● **READING PASSAGE**
# # # # # # #

To understand the effect that the networking of public places will have on public expression, it is useful to begin with a brief discussion of the expressive characteristics that have traditionally defined material public places. In material places, the principles of geography, physicality, anonymity and equality have largely determined the contours of public expression.

The geography of material public places consists of bricks, mortar, and other tangible features. This geography provides the basic framework for public expression. In theory, the scope of public speech rights depends upon the geographic location the speaker inhabits. Thus, public streets, parks, and sidewalks are quintessential public forums in which speech [*7] rights are at their apex. n9 These places have "immemorially" been open for expressive purposes. n10 Most other public places may or may not be open to expression, more or less at the government's discretion. n11 Under the public forum and time, place, and manner doctrines, governments are entitled to maintain public and quasi-public places to effectively serve the governments' primary purposes. n12 The primary purpose of most public and quasi-public places- the reason they were constructed-relates to concerns other than expression, such as traffic flow, travel, the provision of services, or recreation. n13

The government's relationship to geography or place is essentially that of a property manager or proprietor. Governments own the streets, parks, and other public places, in the sense that they have title to them. Governments have been responsible for providing whatever improvements or upgrades are necessary for the continued functioning of these places. Formally, governments have no interest in, indeed are forbidden from regulating, the content that is delivered by speakers to audiences on the streets, in the parks, or in other public places. n14 Governments have never had any formal constitutional obligation to facilitate expression by building new places for it. Access to existing forums, however, has always been nominally available to all members of the public, regardless of a member's means or status. There have never been public expression "fast lanes" on the streets for those with greater means. n15

In their capacity as proprietors, governments have always observed and regulated public places. But they have done so mostly to ensure that a basic sense of order and decorum prevails there. Although there has always been some policing of public places, these activities have been subject to realities such as limited funding and manpower. Thus, at any given moment, most public places are not policed at all-in the sense that official eyes are not focused upon them.

# # # # # # #

● **WHAT IS NEEDED**
Please name the four principles that, according to the passage on public places, have largely determined the contours of public expression in material places.

[Dataset lines]
# # # # # # #

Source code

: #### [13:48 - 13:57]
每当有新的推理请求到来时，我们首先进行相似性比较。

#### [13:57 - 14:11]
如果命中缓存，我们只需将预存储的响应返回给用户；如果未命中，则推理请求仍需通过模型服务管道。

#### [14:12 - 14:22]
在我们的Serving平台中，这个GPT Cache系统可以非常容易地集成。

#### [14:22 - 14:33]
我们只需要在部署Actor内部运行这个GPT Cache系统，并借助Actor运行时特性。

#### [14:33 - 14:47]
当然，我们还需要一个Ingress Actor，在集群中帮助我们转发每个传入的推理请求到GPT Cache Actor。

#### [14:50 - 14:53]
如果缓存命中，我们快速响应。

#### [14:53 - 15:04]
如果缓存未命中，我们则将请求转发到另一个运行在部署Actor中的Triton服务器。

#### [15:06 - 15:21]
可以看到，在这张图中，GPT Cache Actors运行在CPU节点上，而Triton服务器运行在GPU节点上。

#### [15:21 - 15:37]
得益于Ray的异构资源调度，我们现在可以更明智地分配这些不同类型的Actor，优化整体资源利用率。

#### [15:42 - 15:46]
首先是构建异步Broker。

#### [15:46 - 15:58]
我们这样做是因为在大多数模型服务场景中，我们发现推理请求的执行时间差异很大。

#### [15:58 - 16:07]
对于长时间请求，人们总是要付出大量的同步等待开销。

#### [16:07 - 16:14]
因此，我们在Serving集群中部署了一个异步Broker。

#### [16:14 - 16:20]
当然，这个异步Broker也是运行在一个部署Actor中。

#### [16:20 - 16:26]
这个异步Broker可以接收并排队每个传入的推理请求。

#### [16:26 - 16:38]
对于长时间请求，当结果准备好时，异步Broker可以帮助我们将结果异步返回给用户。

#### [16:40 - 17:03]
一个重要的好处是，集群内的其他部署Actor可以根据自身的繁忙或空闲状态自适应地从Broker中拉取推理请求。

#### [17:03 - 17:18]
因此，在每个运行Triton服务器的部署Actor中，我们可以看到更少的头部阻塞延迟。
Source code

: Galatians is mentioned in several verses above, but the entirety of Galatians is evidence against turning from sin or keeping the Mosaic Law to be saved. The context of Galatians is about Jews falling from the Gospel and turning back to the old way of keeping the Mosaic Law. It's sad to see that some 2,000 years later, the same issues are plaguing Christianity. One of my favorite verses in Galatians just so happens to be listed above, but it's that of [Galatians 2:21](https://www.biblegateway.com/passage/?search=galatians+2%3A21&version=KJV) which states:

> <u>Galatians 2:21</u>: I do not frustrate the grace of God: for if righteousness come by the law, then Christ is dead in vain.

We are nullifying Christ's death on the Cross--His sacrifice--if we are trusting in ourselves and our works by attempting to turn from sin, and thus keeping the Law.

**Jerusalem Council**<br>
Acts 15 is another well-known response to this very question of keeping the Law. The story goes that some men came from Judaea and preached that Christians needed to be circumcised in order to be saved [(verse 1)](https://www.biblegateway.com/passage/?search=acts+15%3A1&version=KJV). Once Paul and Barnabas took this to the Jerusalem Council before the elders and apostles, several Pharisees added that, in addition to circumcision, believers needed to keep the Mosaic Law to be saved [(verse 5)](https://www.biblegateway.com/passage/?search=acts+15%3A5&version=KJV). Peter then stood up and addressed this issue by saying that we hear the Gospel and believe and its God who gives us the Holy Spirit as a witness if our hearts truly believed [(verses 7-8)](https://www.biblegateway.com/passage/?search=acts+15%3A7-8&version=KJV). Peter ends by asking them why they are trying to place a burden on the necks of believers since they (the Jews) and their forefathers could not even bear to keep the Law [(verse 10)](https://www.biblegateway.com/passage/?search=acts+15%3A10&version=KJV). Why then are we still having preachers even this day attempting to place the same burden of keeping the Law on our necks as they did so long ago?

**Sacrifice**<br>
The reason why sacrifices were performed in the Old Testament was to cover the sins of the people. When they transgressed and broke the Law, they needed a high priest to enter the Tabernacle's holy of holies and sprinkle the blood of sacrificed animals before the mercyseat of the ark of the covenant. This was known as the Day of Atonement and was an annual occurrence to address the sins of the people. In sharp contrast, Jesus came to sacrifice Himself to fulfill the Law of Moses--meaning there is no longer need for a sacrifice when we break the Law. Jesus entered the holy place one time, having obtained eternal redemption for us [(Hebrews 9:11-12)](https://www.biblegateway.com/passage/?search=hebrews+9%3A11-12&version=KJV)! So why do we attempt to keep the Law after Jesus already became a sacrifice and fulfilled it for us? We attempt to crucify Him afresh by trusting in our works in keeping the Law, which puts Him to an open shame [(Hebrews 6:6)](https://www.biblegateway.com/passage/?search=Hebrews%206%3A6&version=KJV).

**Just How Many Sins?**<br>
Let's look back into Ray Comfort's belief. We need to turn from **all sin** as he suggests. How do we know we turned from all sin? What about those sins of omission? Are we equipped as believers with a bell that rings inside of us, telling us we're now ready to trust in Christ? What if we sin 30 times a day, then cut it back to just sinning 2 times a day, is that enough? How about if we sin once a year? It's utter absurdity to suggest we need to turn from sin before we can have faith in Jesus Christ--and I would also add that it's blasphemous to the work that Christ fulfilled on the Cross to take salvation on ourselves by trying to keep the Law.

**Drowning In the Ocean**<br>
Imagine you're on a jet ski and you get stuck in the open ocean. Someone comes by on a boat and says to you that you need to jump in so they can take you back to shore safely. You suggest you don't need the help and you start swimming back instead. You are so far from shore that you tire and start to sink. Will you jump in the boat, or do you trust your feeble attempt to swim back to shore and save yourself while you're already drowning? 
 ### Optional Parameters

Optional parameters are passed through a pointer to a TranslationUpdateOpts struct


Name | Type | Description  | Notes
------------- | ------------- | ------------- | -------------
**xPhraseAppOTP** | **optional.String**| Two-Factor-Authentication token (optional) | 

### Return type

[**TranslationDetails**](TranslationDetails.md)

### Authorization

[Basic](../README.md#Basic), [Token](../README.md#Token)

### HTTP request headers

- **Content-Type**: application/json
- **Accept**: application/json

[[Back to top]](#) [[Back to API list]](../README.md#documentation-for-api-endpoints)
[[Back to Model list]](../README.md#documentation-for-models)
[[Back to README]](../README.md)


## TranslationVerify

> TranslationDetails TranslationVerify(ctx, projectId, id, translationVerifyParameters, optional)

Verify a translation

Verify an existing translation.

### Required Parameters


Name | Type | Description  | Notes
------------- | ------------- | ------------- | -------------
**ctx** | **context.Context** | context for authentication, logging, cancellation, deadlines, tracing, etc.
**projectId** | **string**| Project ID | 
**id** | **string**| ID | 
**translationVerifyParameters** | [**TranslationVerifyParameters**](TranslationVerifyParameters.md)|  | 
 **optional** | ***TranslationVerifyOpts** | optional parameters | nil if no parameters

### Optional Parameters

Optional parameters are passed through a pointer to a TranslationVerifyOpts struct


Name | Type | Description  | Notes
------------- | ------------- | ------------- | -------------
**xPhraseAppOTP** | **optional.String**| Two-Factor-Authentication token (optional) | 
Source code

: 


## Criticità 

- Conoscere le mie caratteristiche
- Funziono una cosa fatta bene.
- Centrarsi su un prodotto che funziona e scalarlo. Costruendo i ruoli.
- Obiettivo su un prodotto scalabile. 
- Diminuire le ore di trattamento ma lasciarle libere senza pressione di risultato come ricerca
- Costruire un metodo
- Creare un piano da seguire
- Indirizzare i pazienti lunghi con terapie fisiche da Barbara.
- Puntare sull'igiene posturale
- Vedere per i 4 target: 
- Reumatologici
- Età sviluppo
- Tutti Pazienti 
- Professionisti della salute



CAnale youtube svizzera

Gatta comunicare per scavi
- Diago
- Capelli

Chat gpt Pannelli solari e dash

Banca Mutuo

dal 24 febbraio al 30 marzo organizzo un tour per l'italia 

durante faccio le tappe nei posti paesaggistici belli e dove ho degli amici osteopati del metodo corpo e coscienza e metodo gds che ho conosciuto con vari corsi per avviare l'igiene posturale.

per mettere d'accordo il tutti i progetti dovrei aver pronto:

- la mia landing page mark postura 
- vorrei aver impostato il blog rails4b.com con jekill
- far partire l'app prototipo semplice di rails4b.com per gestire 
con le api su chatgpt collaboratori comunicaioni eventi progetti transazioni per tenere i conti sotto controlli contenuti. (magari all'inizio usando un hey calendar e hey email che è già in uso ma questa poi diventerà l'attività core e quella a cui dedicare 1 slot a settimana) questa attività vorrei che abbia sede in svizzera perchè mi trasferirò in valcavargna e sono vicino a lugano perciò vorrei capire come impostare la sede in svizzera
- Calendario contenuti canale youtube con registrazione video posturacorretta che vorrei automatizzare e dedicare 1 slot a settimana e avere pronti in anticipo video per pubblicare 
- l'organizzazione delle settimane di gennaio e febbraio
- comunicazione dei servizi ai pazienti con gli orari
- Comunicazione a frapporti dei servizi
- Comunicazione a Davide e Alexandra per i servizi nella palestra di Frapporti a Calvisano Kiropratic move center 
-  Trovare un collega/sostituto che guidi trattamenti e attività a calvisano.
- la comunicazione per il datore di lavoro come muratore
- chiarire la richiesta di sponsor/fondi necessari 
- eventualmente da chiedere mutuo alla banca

# # # # # # #

● **ANSWER TO THIS TASK**
Geography, physicality, anonymity and equality.